Segment Start: ENTRIES SUPPLIED
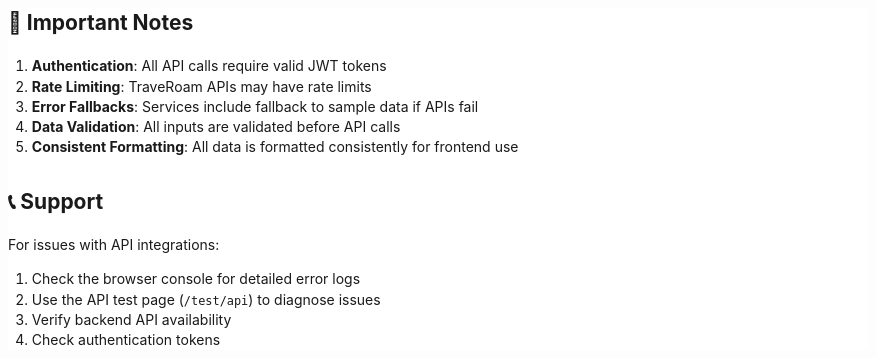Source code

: ## 🚨 Important Notes

1. **Authentication**: All API calls require valid JWT tokens
2. **Rate Limiting**: TraveRoam APIs may have rate limits
3. **Error Fallbacks**: Services include fallback to sample data if APIs fail
4. **Data Validation**: All inputs are validated before API calls
5. **Consistent Formatting**: All data is formatted consistently for frontend use

## 📞 Support

For issues with API integrations:
1. Check the browser console for detailed error logs
2. Use the API test page (`/test/api`) to diagnose issues
3. Verify backend API availability
4. Check authentication tokens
Segment End: ENTRIES SUPPLIED
Please output the records above exactly, without the pictures.

- EXPECTED ANSWER
Source code

: ## 🚨 Important Notes

1. **Authentication**: All API calls require valid JWT tokens
2. **Rate Limiting**: TraveRoam APIs may have rate limits
3. **Error Fallbacks**: Services include fallback to sample data if APIs fail
4. **Data Validation**: All inputs are validated before API calls
5. **Consistent Formatting**: All data is formatted consistently for frontend use

## 📞 Support

For issues with API integrations:
1. Check the browser console for detailed error logs
2. Use the API test page (`/test/api`) to diagnose issues
3. Verify backend API availability
4. Check authentication tokens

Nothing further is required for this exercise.